The DNA sample, found beneath the sink where young Jamie Burton hid after scratching his attacker, came into disrepute. Questions of laboratory standards saw the defence expert falter and collapse.
The pair of size twelves, recovered from a storage unit belonging to Foyle’s alibi provider, became inadmissible on a technicality. Despite Eileen Morris clearly being a weak link, prosecuting barrister Richard Mayfield (Anton Lesser) passed on attacking the alibi and instead attempted to question her on the shoes’ provenance. In response, Maggie went in for the kill pointing out that the unit in which they were found did not come within the remit of the police search warrant.
Much as Will Burton achieved in Foyle’s first trial, the murderer once again walked free as Maggie was able to engender enough doubt to ensure the prosecution case had no weight.
Failing to see a conviction, Will Burton turned to other means to secure justice. Seemingly taking some time out, he hatched an ingenious plan to exact murderous revenge. Cloning Foyle’s debit card, presumably to track his movements, Will engineered a confrontation with the killer; exploiting an allergy, he felled his nemesis while at the same time appearing to do all he could to save him. The information he needed came courtesy of criminal contacts gained from previous cases, providing access to medical records that a barrister would not usually see.
Subsequently arrested for murder, he went on to defend himself in a Scottish court, playing the legal system for his own ends and escaping prison like so many of his clients before him. In the end, the verdict was ‘not proven’, the Scottish third option that sets a person free without utterly absolving them of any guilt.
Though delivering a satisfying and clever conclusion, we felt that Maggie’s presence at Will’s Scottish trial was somewhat contrived. After working out what he had done, she rushed to Edinburgh seemingly seeking to prove nothing more than that she was right and to join the dots for us as the jury came to its verdict.

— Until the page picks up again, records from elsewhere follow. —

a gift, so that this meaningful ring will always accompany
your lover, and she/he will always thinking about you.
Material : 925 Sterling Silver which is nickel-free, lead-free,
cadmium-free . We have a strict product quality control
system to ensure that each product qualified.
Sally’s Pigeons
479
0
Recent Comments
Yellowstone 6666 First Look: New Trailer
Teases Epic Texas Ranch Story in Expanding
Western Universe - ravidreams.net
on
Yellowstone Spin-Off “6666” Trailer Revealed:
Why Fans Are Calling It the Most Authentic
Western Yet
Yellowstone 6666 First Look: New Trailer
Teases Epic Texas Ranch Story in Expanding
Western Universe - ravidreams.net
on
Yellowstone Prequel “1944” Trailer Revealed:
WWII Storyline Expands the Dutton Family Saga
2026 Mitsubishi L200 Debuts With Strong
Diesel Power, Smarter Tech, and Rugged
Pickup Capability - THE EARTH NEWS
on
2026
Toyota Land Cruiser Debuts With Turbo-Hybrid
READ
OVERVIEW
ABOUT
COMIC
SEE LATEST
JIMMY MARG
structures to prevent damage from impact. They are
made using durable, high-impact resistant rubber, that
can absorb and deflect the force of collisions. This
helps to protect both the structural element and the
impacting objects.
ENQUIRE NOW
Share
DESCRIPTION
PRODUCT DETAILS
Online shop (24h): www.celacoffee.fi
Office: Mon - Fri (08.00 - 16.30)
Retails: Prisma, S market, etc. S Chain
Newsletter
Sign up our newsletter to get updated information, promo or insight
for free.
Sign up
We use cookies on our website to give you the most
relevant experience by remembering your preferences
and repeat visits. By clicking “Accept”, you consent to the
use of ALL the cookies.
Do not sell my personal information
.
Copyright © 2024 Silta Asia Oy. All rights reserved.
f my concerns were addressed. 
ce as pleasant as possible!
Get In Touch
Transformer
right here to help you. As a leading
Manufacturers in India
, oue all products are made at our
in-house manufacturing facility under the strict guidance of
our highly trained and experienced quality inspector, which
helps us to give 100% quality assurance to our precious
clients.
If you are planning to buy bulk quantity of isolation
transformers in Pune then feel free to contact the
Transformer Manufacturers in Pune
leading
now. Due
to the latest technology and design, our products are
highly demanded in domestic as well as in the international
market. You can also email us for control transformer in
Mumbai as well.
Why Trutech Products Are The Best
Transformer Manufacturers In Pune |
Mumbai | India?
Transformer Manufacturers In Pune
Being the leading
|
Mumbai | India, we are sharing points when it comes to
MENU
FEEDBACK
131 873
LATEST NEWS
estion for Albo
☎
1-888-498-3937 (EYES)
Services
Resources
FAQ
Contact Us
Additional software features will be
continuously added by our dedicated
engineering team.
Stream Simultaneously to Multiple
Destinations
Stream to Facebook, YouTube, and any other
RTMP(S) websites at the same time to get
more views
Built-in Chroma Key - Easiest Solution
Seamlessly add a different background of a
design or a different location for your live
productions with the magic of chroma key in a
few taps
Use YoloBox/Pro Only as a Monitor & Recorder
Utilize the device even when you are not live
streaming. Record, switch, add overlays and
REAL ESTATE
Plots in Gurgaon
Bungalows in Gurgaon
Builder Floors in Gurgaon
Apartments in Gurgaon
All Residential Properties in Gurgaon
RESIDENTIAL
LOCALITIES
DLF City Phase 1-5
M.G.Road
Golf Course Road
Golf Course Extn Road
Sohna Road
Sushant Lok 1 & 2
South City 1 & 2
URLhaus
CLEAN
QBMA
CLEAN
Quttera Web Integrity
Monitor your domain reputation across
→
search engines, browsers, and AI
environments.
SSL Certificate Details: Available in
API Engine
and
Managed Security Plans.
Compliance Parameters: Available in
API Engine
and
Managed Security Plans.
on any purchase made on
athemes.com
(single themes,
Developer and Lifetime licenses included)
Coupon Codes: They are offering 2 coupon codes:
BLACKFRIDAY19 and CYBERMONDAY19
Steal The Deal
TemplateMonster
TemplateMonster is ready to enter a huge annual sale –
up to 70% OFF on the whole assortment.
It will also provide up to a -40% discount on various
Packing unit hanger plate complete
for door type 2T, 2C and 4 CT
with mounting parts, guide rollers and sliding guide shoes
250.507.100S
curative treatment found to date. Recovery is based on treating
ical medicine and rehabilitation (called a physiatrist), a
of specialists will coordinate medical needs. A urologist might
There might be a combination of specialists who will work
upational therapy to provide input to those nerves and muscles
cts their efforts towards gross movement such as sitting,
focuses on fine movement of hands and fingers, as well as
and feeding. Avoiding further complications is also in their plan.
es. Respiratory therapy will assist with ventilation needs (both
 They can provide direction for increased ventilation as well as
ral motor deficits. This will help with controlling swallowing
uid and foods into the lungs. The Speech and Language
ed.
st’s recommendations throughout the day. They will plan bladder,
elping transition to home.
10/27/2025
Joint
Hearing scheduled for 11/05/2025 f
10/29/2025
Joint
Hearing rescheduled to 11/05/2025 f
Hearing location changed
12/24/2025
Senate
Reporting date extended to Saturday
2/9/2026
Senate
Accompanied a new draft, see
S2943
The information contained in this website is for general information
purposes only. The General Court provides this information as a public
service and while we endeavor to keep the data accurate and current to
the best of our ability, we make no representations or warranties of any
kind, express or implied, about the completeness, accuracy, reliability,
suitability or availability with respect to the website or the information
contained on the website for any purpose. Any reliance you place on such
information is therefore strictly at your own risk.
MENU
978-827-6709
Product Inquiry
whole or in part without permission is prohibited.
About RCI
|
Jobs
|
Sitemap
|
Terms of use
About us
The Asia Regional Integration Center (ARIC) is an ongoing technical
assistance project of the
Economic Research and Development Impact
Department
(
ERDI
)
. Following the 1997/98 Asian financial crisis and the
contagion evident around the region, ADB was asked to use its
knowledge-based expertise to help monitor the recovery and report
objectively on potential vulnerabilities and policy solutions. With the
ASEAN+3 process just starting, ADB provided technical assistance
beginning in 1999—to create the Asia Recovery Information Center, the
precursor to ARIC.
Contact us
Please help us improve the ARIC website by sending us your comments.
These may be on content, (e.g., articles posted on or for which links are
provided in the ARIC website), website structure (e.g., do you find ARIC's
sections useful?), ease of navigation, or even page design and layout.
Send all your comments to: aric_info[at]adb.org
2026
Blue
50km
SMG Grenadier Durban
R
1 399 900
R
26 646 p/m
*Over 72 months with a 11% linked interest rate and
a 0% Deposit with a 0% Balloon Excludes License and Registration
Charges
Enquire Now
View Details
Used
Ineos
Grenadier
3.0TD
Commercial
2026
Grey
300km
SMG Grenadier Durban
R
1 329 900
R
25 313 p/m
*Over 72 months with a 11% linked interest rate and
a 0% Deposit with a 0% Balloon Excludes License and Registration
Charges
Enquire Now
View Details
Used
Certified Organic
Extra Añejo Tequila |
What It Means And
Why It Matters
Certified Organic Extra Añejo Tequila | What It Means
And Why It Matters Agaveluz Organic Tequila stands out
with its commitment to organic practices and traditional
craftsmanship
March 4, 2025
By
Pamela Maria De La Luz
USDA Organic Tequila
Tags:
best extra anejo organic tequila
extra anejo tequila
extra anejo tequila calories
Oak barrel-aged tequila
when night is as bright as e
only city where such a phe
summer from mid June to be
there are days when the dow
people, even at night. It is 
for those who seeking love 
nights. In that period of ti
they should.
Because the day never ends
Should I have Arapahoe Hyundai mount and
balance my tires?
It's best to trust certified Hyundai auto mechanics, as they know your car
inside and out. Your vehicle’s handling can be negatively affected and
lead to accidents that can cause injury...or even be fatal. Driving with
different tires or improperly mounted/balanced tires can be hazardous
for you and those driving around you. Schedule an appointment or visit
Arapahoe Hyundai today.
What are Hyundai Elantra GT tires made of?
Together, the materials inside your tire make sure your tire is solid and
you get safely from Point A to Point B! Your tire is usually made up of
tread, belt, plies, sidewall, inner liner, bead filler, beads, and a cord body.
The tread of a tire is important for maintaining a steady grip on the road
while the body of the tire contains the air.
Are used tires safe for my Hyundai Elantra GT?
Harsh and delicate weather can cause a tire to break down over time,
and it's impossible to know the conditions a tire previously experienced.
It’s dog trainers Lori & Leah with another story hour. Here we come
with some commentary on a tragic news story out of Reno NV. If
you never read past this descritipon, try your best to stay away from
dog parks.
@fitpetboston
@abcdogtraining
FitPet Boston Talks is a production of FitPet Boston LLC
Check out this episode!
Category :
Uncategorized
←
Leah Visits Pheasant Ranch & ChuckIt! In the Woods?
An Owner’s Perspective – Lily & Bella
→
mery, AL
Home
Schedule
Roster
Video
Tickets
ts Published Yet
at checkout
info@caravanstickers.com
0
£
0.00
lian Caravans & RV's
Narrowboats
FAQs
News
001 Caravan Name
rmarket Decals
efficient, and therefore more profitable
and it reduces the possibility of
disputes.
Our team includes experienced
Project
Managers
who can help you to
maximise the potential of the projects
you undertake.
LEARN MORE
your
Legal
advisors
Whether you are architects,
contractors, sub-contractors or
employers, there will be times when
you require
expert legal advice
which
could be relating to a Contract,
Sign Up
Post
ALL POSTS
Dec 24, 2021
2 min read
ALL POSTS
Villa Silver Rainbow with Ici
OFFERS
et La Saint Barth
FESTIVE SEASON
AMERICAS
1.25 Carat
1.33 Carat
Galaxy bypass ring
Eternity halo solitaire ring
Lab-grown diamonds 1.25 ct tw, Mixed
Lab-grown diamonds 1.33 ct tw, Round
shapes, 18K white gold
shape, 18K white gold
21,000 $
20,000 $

We suppose her motivation lie in the fact that she appeared to be the next target, but it seemed a conversation to be had at any time. We suppose it was the only way to explain the mechanics of his “perfect crime” and assured us, at least, that there was no likelihood of any comeback.
There were many points unanswered about Foyle too, who appeared not to work and yet maintained a house and an enlarged collection of birds. We caught elements of his motivation in comments made regarding the law, but would have liked some more direct explanation of his actions.
David Wolstencroft’s tale restated an age-old moral dilemma; if the law fails us should we take it into our own hands to see a wrongdoer punished? Incredibly well performed and directed, The Escape Artist was absorbing and thought-provoking fare with a story demanding the attention of the viewer. With Tennant’s winning charm and Toby Kebbell’s mesmeric wonderful portrayal of the malevolent killer, we cannot help but think that Foyle’s end was a case justice served and yet should we cheer at someone getting away with murder, no matter how vile the victim?
Aired at 9pm on Tuesday 12 November 2013 on BBC One.